On 4/06/2016 4:16 am, Brent Meeker wrote:
On 6/3/2016 1:28 AM, Bruce Kellett wrote:
On 3/06/2016 4:39 pm, Brent Meeker wrote:
Scott Aaronson's blog on his debate with Roger Penrose is probably
of interest to the list:/
“Can computers become conscious?”: My reply to Roger Penrose//
//June 2nd, 2016//
//A few weeks ago, I attended the Seven Pines Symposium on
Fundamental Problems in Physics outside Minneapolis, where I had the
honor of participating in a panel discussion with Sir Roger
Penrose. The way it worked was, Penrose spoke for a half hour about
his ideas about consciousness (Gödel, quantum gravity, microtubules,
uncomputability, you know the drill), then I delivered a half-hour
“response,” and then there was an hour of questions and discussion
from the floor. Below, I’m sharing the prepared notes for my talk,
as well as some very brief recollections about the discussion
afterward. (Sorry, there’s no audio or video.) I unfortunately
don’t have the text or transparencies for Penrose’s talk available
to me, but—with one exception, which I touch on in my own talk—his
talk very much followed the outlines of his famous books, The
Emperor’s New Mind and Shadows of the Mind.
/Read the rest at http://www.scottaaronson.com/blog/
This is interesting, and I would like to spend more time on it, but
one thing struck me as I was leafing through....
"The third place where I part ways with Roger is that I wish to
maintain what’s sometimes called the Physical Church-Turing Thesis:
the statement that our laws of physics can be simulated to any
desired precision by a Turing machine (or at any rate, by a
probabilistic Turing machine). That is, I don’t see any compelling
reason, at present, to admit the existence of any physical process
that can solve uncomputable problems. And for me, it’s not just a
matter of a dearth of evidence that our brains can efficiently solve,
say, NP-hard problems, let alone uncomputable ones—or of the exotic
physics that would presumably be required for such abilities. It’s
that, even if I supposed we could solve uncomputable problems, I’ve
never understood how that’s meant to enlighten us regarding
consciousness."
This relates to my current obsession with the universal applicability
of Bell's theorem (and other inequalities such as that of CHSH).
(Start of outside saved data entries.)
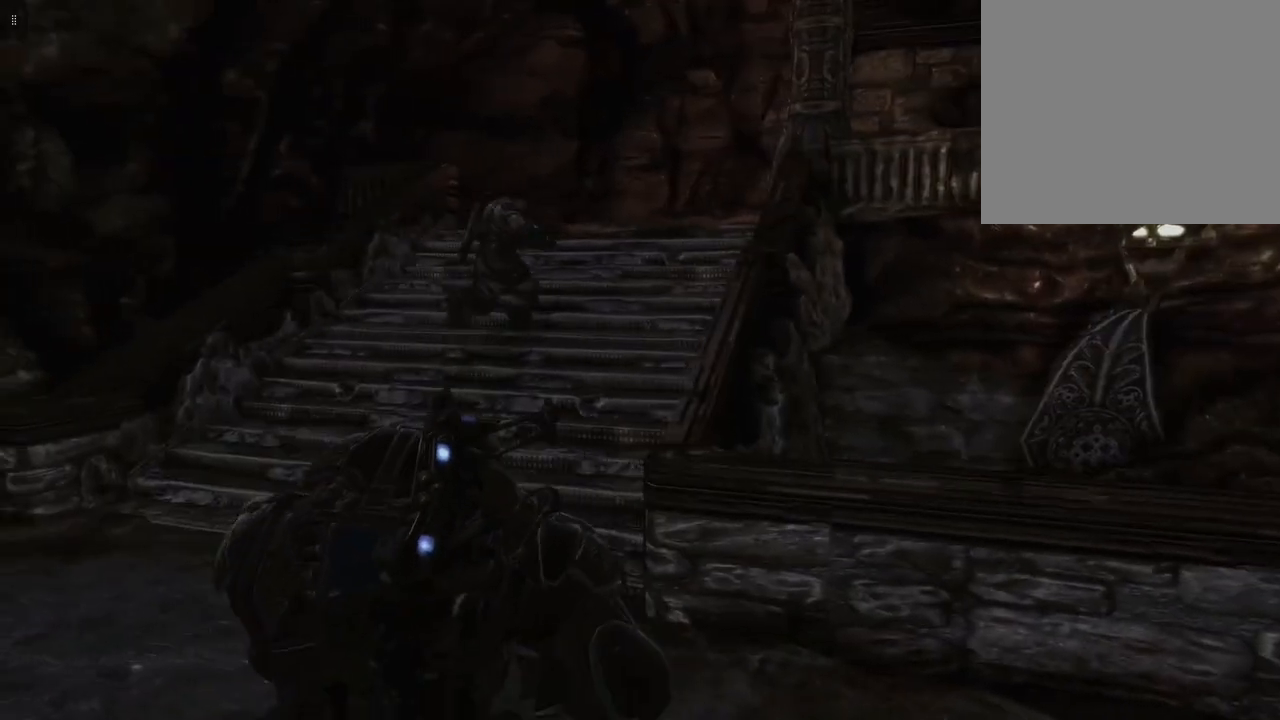
{"buttons": [], "left_stick": "left", "right_stick": "right", "events": [[133, "left_stick", "left"], [167, "right_stick", "center"], [250, "right_stick", "right"]]}
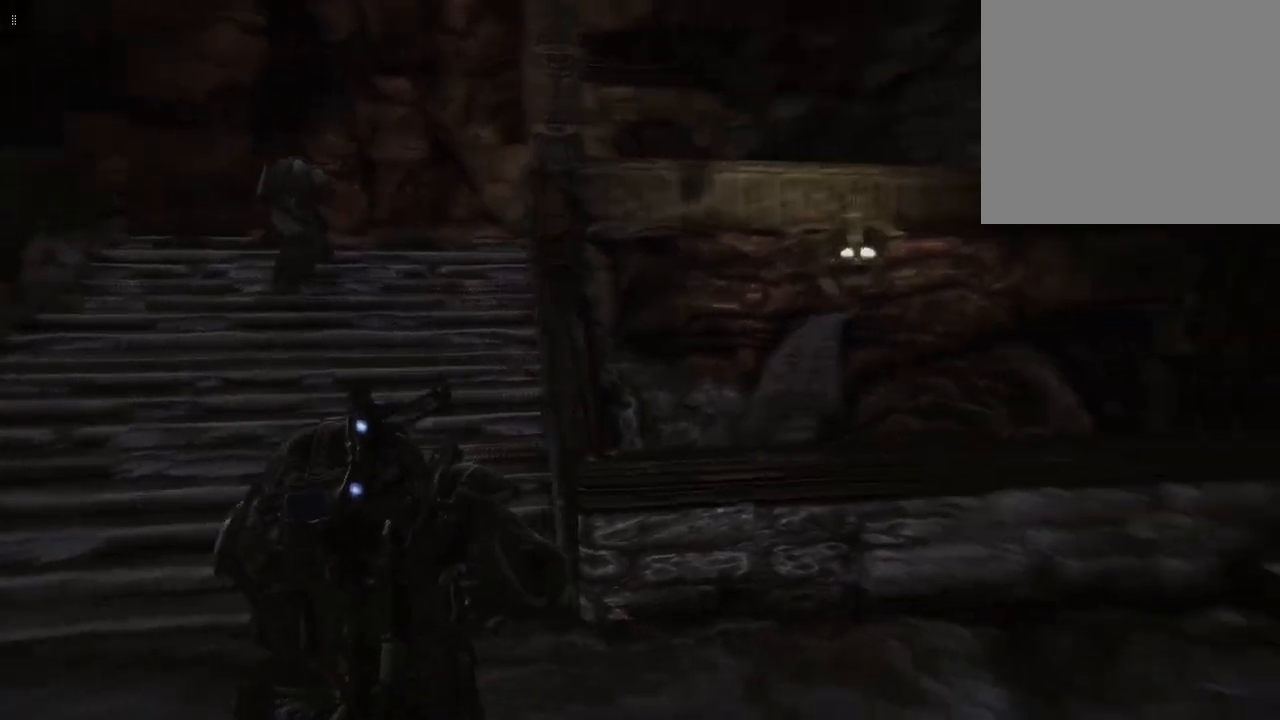
{"buttons": [], "left_stick": "up", "right_stick": "left", "events": [[33, "right_stick", "center"], [233, "left_stick", "up-left"], [367, "left_stick", "up"], [417, "right_stick", "left"]]}
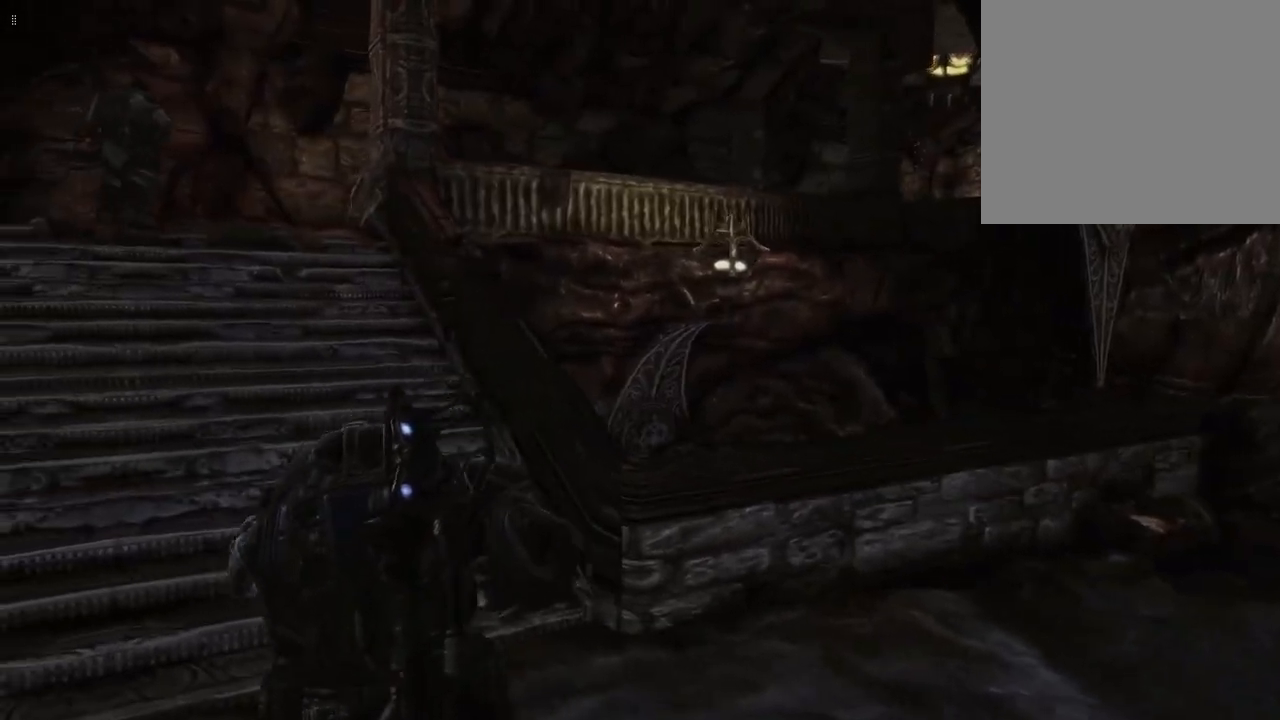
{"buttons": [], "left_stick": "up", "right_stick": "center", "events": [[183, "right_stick", "center"]]}
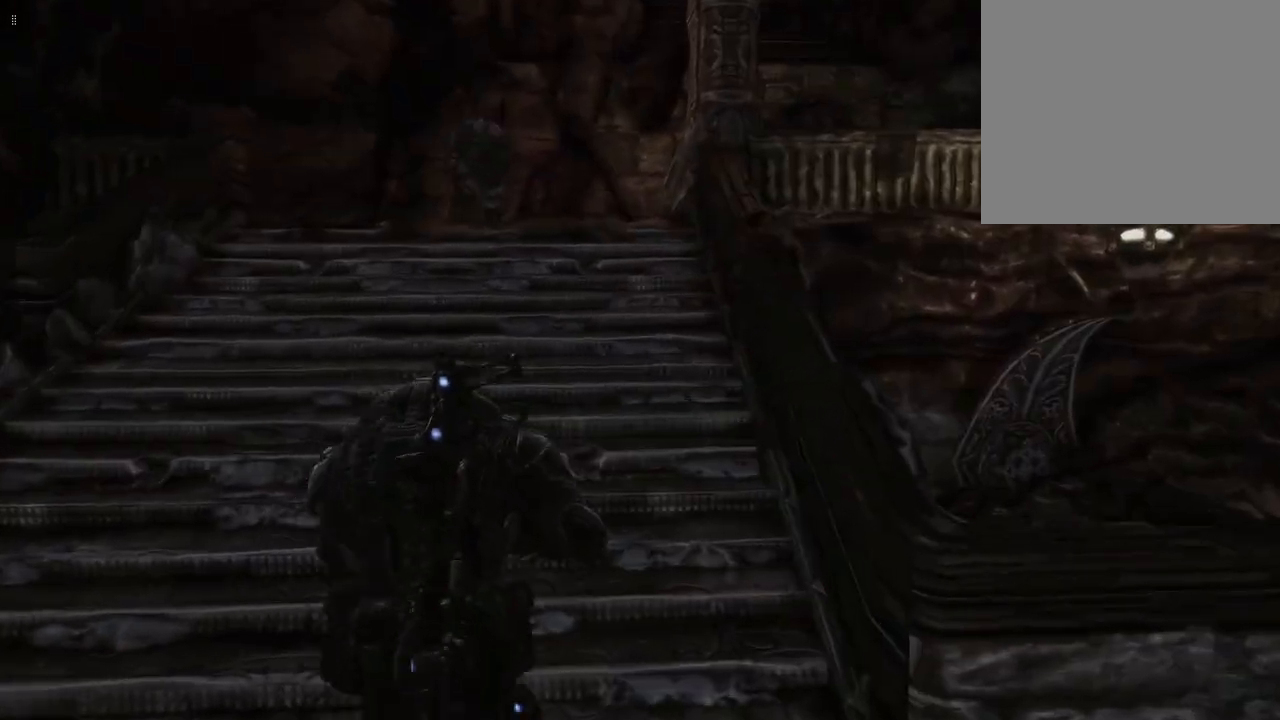
{"buttons": ["L1"], "left_stick": "up-left", "right_stick": "center", "events": [[67, "left_stick", "up-left"], [400, "L1", "down"]]}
Consider the statement of the Church-Turing thesis: "the statement
that our laws of physics can be simulated to any desired precision by
a Turing machine (or at any rate, by a probabilistic Turing
machine)". This is not true for Bell-type experiments on entangled
particle pairs. To be more precise, the correlations produced from
measurements on entangled pairs at spacelike separations cannot be
reproduced by any computational process. A recent review (arXiv:
1303.2849, RMP 86 (2014) pp419-478) points out that violations of the
Bell inequalities can be taken as clear confirmation the separated
experimenters making the measurements had not communicated: if they
had communicated during the experiment then the inequalities would be
satisfied. The corollary is that there is no possible local
computational algorithm (not involving recourse to the effects of
quantum entanglement) that can produce correlations that violate the
Bell inequalities. In other words, the laws of physics cannot be
simulated to any desired precision by a Turing machine. (I don't
think solving NP problems has anything much to do with it.....)
If the world is a simulation, i.e. is being computed by a Turing
machine, then the computation can implement non-local hidden variables
and violate Bell's inequality in the simulated world (in fact all its
variables would be non-local since locality and spacetime would just
be computed phenomena).
Sure, Bell's theorem only rules out local hidden variables. If you
simulate non-local hidden variables (i.e., get the separated
experimenters to communicate non-locally), then of course you can
reproduce the quantum correlations. But I was under the impression that
the computationalist goal was to eliminate non-locality. Separated
experimenters, with as much computing power as necessary, cannot
simulate the quantum correlations by performing only local computations.